A Guide to Recovering Your Business’ Unclaimed Assets

By Sandra Willard, Vice President of Corporate Asset Recovery & Joe Lichty, Director of Marketing

For most professionals tasked with managing unclaimed property compliance for their organization, their primary focus is ensuring that all property is reported to the proper jurisdiction, in the proper format, and by the required deadline. Either through this process of escheating these assets to the states, or through outreach to owners, customers, and investors – all of these efforts lend themselves to the end goal of returning unclaimed or abandoned property to its rightful owner.

Many companies rarely, if ever, view themselves as that rightful owner.  However, organizations make up the largest share of owners entitled to the estimated $40-50 Billion in unclaimed assets currently held by state and municipal governments and treasuries.

How Does Property Become Lost?

Assets owed to businesses become lost and are escheated for many of the same reasons payments to individuals become unclaimed. Companies change addresses, are acquired, merged, or divested. Departments are consolidated and employees leave. For a variety of reasons, a disconnect between payer and payee exists, resulting in an outstanding payment owed to your organization.

How Do You Prepare for Recovering Unclaimed Assets?

The first step in implementing a program to recover these outstanding assets is to understand what information is needed to search and recover funds.

**Problems and tasks**
1. Answer these questions from the guide to recovering unclaimed business assets:
(a) What is the estimated total of unclaimed assets now held by state and municipal governments and treasuries?
(b) According to the guide, what happens to companies that can cause assets owed to them to become lost?
(c) What does the guide give as the first step in setting up a program to recover outstanding assets?
2. Copy out word for word the part of the guide to recovering unclaimed business assets that runs from "By Sandra Willard, Vice" to "its rightful owner.".

**Dataset excerpts**
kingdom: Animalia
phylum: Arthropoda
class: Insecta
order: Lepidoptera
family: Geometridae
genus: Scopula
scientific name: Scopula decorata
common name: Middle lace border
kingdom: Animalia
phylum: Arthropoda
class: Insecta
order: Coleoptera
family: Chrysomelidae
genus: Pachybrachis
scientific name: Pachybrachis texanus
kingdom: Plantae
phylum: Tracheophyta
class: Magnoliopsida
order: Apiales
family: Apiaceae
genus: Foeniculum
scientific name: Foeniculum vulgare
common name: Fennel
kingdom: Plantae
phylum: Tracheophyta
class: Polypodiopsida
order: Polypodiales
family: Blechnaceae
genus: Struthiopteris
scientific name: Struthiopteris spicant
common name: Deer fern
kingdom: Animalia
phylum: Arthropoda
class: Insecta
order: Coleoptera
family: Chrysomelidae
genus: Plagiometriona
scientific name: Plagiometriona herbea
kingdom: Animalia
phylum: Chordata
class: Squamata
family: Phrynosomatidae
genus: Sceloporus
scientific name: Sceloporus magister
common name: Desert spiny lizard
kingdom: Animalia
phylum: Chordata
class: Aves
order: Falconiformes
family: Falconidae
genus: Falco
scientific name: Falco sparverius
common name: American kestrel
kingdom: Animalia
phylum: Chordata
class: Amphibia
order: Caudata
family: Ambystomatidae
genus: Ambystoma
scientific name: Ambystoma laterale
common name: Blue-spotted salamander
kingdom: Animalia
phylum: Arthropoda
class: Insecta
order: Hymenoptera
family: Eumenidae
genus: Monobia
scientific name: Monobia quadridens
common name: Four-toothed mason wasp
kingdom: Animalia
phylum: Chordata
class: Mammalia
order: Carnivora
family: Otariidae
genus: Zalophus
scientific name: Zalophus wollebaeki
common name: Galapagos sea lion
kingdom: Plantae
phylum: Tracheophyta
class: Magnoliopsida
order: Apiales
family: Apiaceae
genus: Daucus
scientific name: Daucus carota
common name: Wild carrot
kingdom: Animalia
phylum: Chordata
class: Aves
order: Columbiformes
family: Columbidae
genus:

**Expected responses**
1.
(a) $40-50 Billion.
(b) Companies change addresses, are acquired, merged, or divested. Departments are consolidated and employees leave.
(c) To understand what information is needed to search and recover funds.

2.
By Sandra Willard, Vice President of Corporate Asset Recovery & Joe Lichty, Director of Marketing

For most professionals tasked with managing unclaimed property compliance for their organization, their primary focus is ensuring that all property is reported to the proper jurisdiction, in the proper format, and by the required deadline. Either through this process of escheating these assets to the states, or through outreach to owners, customers, and investors – all of these efforts lend themselves to the end goal of returning unclaimed or abandoned property to its rightful owner.